### Texto dado
------------------------------------

La División Azul fue una parte pequeña del ejercito nazi que fue aplastado en el Este de Europa y no paró de retroceder ante el Ejercito Rojo hasta la caida de Berlin.

Franco no obligó a España a participar en la Guerra Mundial porque el país estaba destruido y los nazis no quisieron asumir el trabajo de nutrir y equipar al ejercito de Franco. 

No creo que tú me vayas a enseñar historia, pero puedes seguir intentandolo.


----------



## esquilero (28 Ene 2022)

t_chip dijo:


> En todas las batallas de la guerra civil, CAGÓN, el ejército Rojo salió vencido, humillado y ridiculizado por el ejército español.
> 
> Y la división azul ganó todas sus batallas. Quien perdió fue el ejército Aleman.
> El ejército español en la II WWW, lucho CONTRA EL COMUNISMO, como acabo haciendo todo occidente unos pocos años después de acabada la guerra.
> ...




En la guerra civil española el ejercito Español fue derrotado por las tropas rebeldes del General Franco que dió un golpe de estado que trajo como consecuencia una guerra civil durante tres años. 

La división azul fue una mierda pinchada en un palo.


----------



## Joaquim (28 Ene 2022)

esquilero dijo:


> Cuando me refiero al Ejercito Rojo me refiero al ejercito de la URSS.
> 
> El ejercito Español fue derrotado por los rebeldes comandados por el General Franco que dió un golpe de Estado.
> 
> ...



Claro, claro, la URSS no tenía nada que ver con la Guerra Civil, no iban al grito de "Muera España y Viva Rusia", y el Alzamiento Nacional no lo realizaron militares del Ejercito Español; lo de "cautivo y desarmado el Ejercito Rojo" nunca existió.

------------------------------------

### Registros
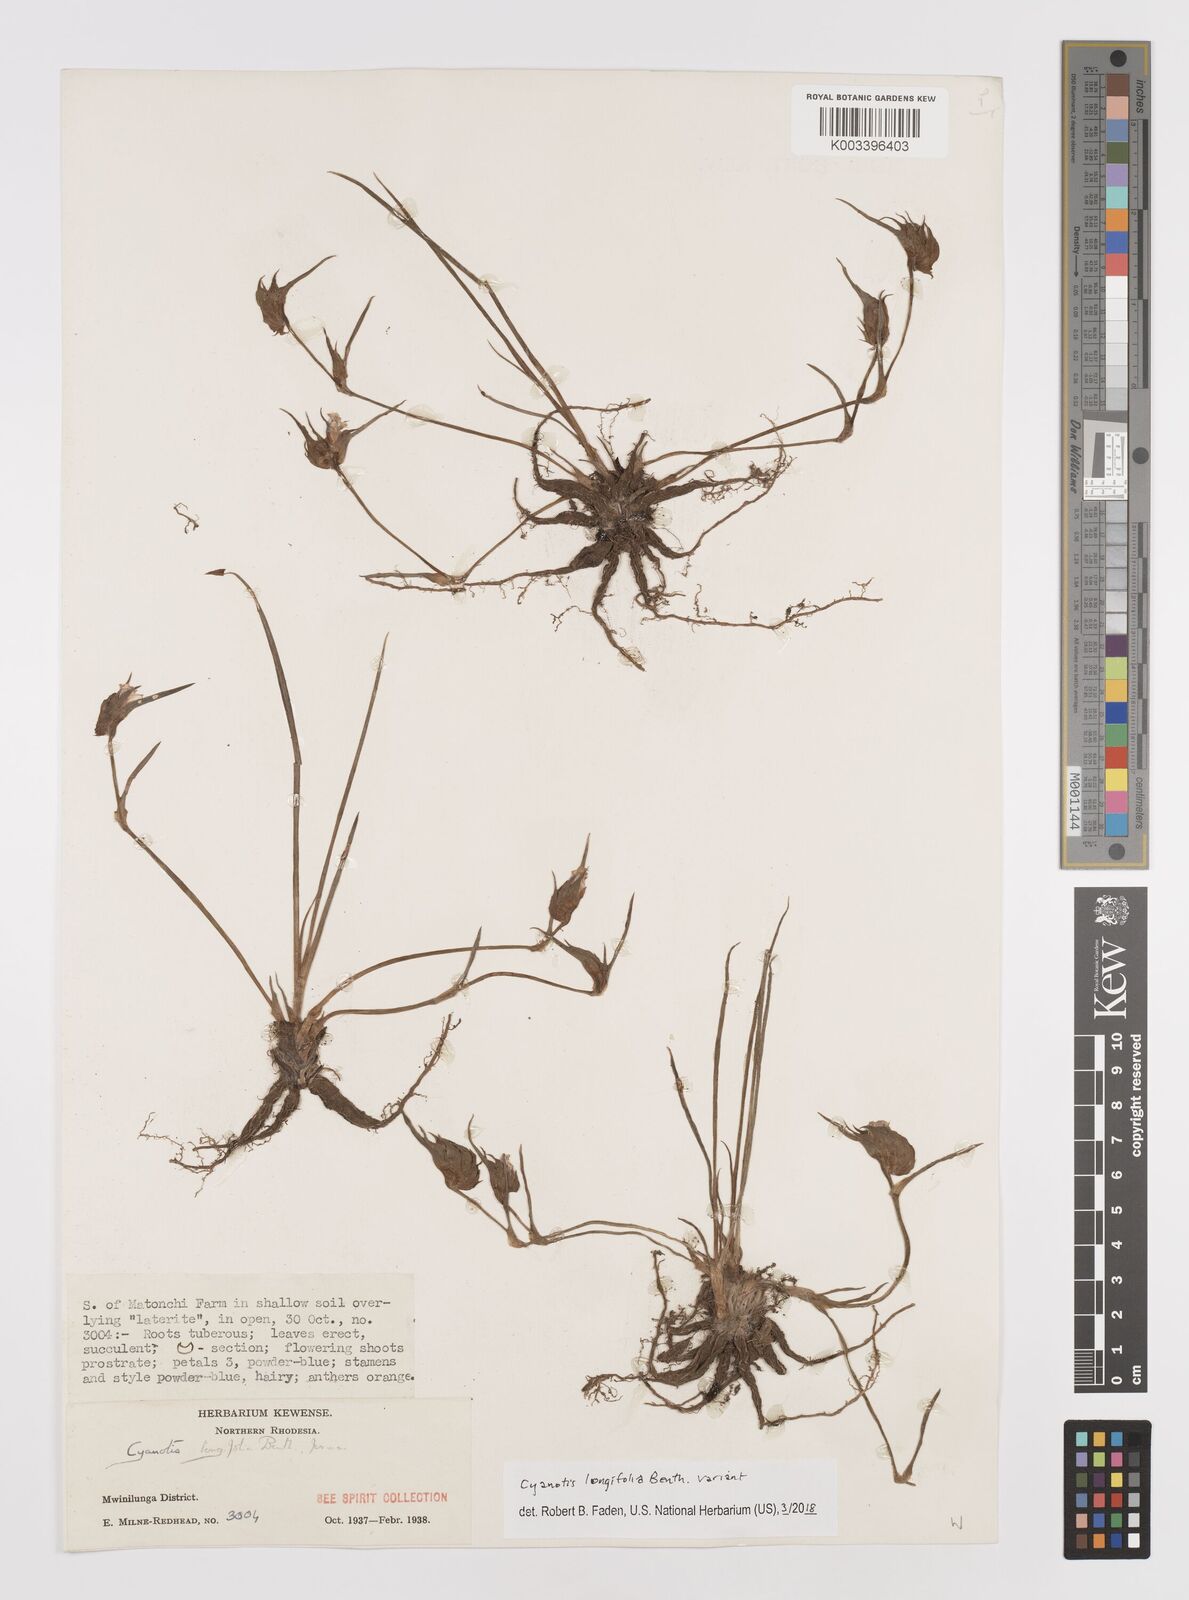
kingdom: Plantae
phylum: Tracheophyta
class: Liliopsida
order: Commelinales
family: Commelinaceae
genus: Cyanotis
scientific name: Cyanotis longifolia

------------------------------------

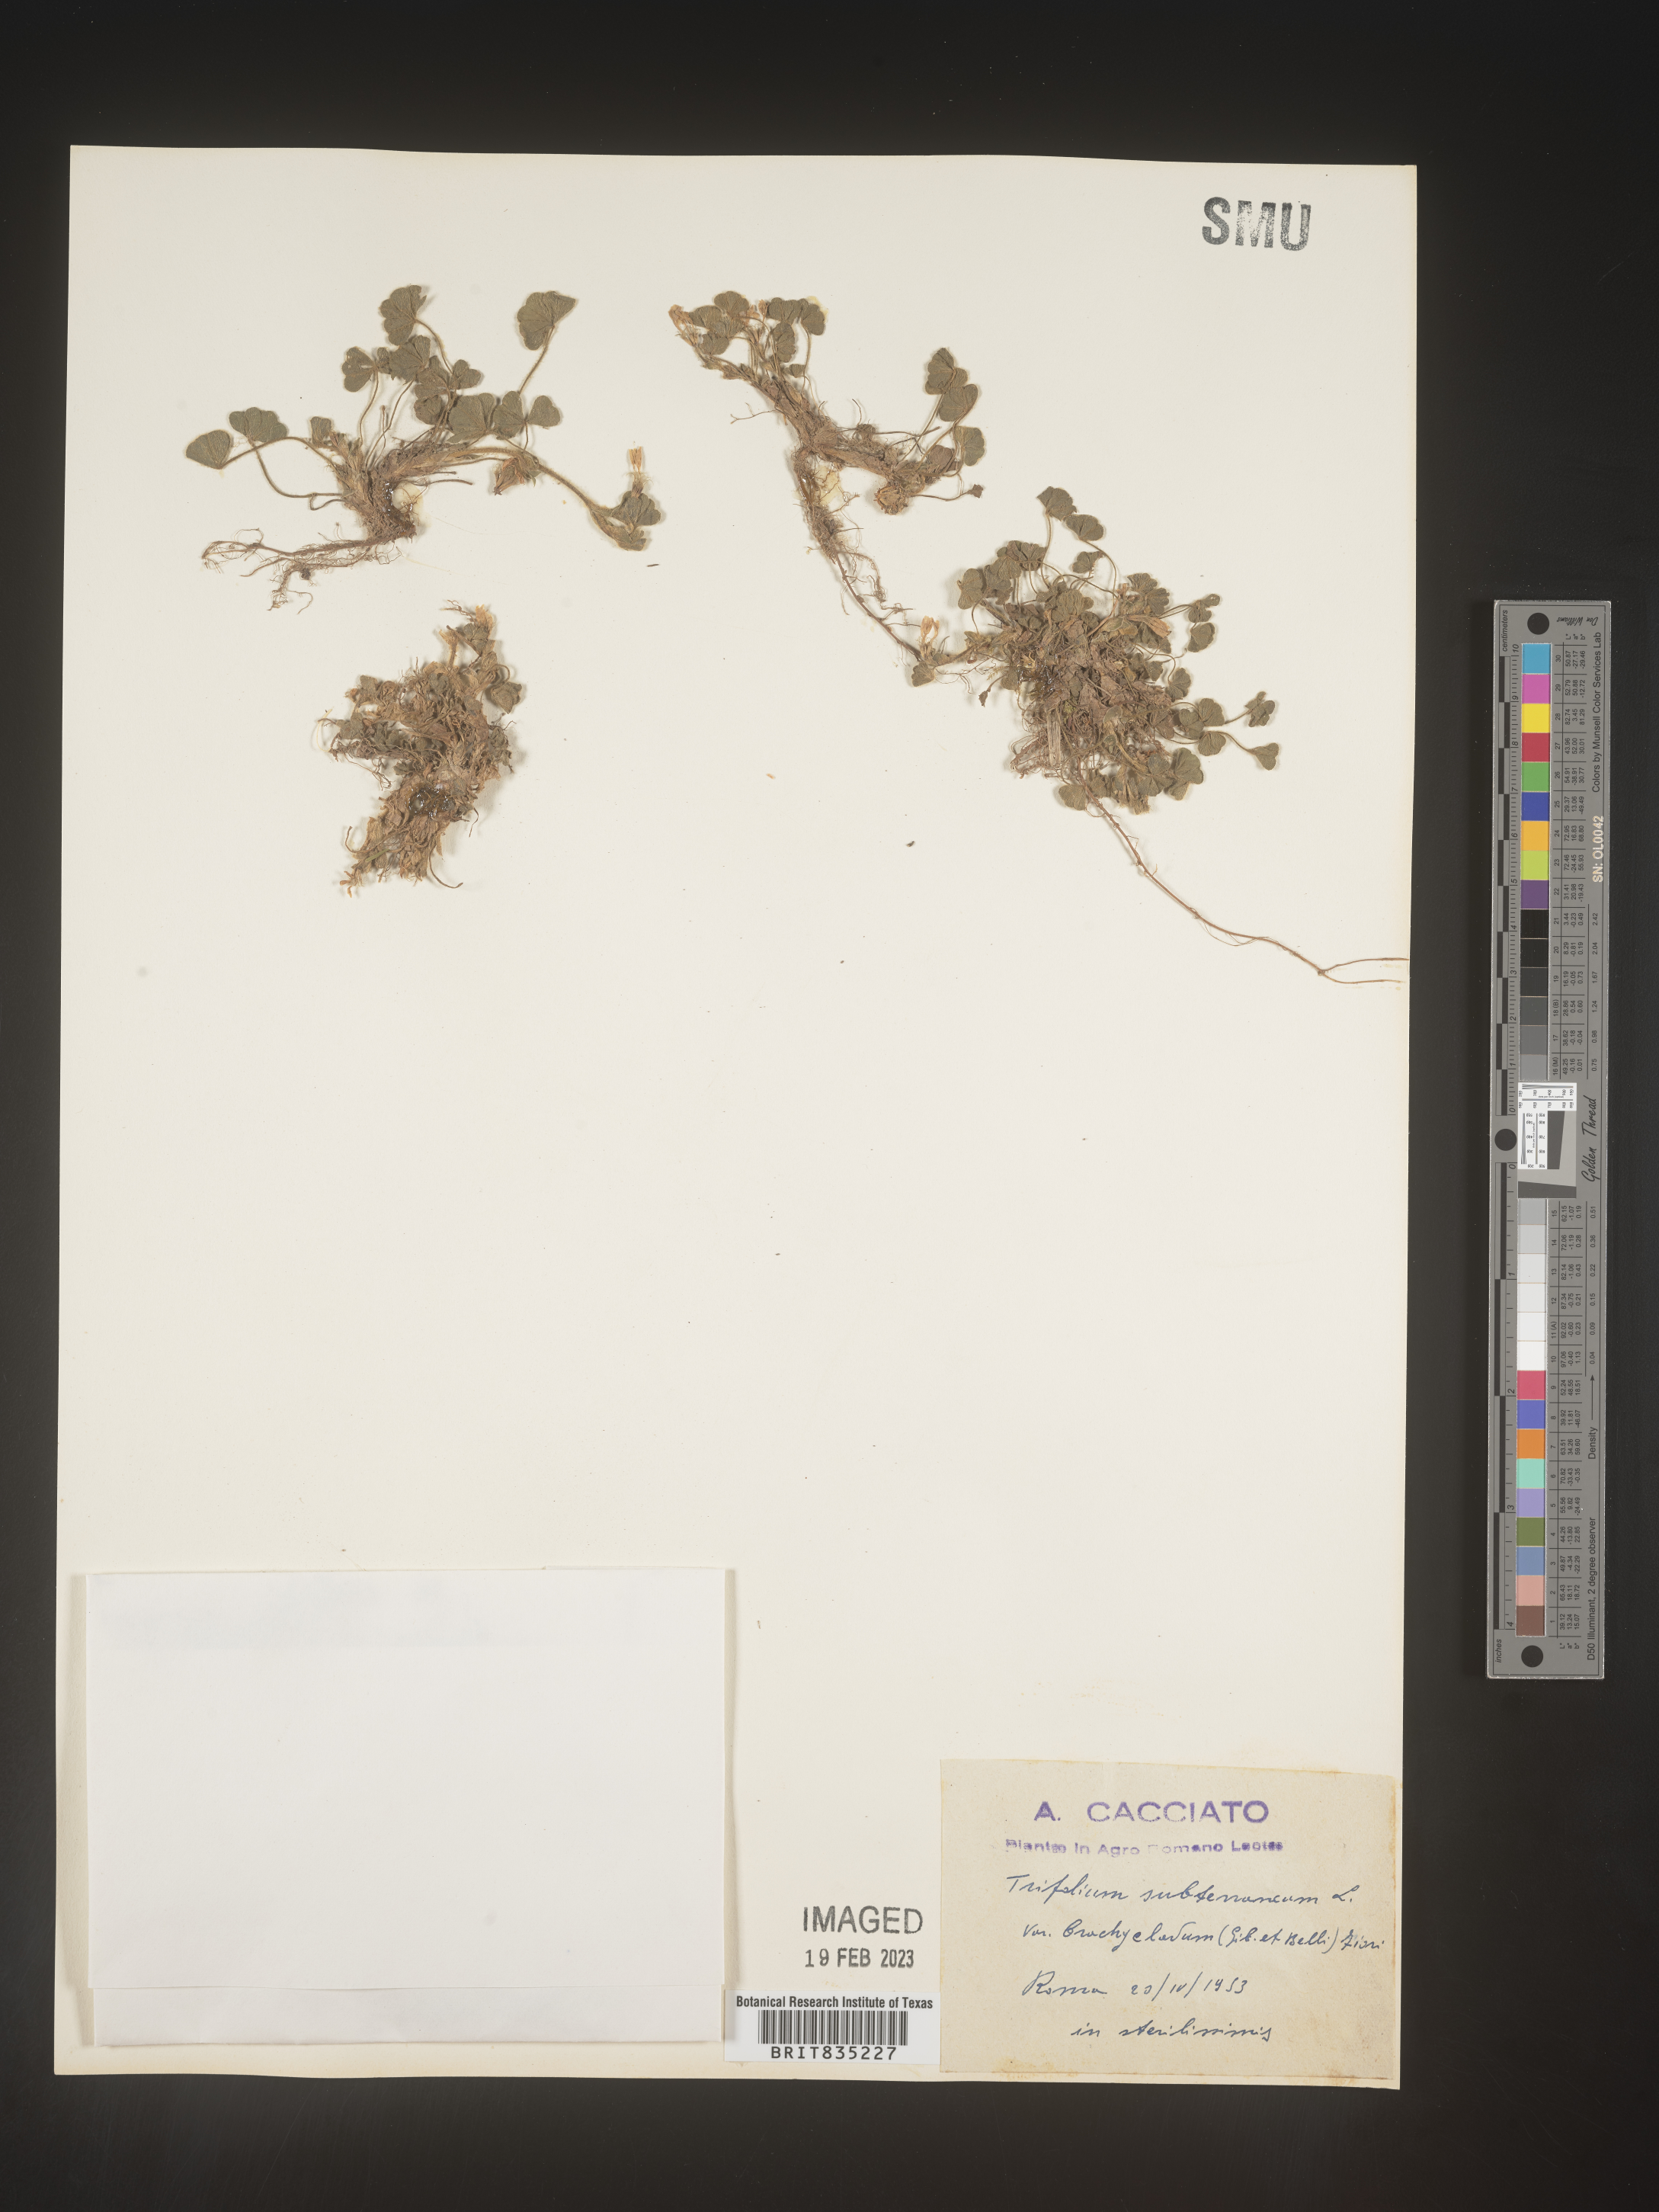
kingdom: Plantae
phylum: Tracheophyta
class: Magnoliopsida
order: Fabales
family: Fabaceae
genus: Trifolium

------------------------------------

### Qué debes hacer
**1)** Enumera todos los nombres de usuario distintos que aparecen en el hilo sobre la División Azul.
**2)** Escribe la continuación del hilo sobre la División Azul a partir de su último mensaje.

### Respuestas del ejercicio
**1)** esquilero, t_chip, Joaquim

**2)**
La División Azul dió por culo a los rojos y se largó, lo que ocurriera ya en la WWII no incumbio al Ejercito Español, porque no participó.

Que por cierto, la URSS también había sido socia de los Nazis, ya que estamos con "memória histórica".

Reconoces que Franco evitó que España participase en la WWII, felicidades, progresas un poco.

Obviamente, de que Franco estaba con el Mundo Libre contra la URSS en la Guerra Fría, de los pactos que alcanzó con EEUU, de la caída del Muro de Berlín, y de la derrota de ETA no dices nada, eh putilla!!


----------



## Joaquim (28 Ene 2022)

esquilero dijo:


> En la guerra civil española el ejercito Español fue derrotado por las tropas rebeldes del General Franco que dió un golpe de estado que trajo como consecuencia una guerra civil durante tres años.
> 
> La división azul fue una mierda pinchada en un palo.



Tropas "rebeldes" que pertenecían, a que ejercito? Al Español!!

Y que decía el Ejercito Rojo, pilotado por el Kremlin, que tu llamas "Español"? Pues decían, Muera España, y Viva Rusia.

Y por algo, el comunicado del fin de la Guerra Civil, y la victoria del bando Nacional, osease, Español, decía "Cautivo y desarmado el Ejercito Rojo".


----------



## esquilero (28 Ene 2022)

Joaquim dijo:


> Claro, claro, la URSS no tenía nada que ver con la Guerra Civil, no iban al grito de "Muera España y Viva Rusia", y el Alzamiento Nacional no lo realizaron militares del Ejercito Español; lo de "cautivo y desarmado el Ejercito Rojo" nunca existió.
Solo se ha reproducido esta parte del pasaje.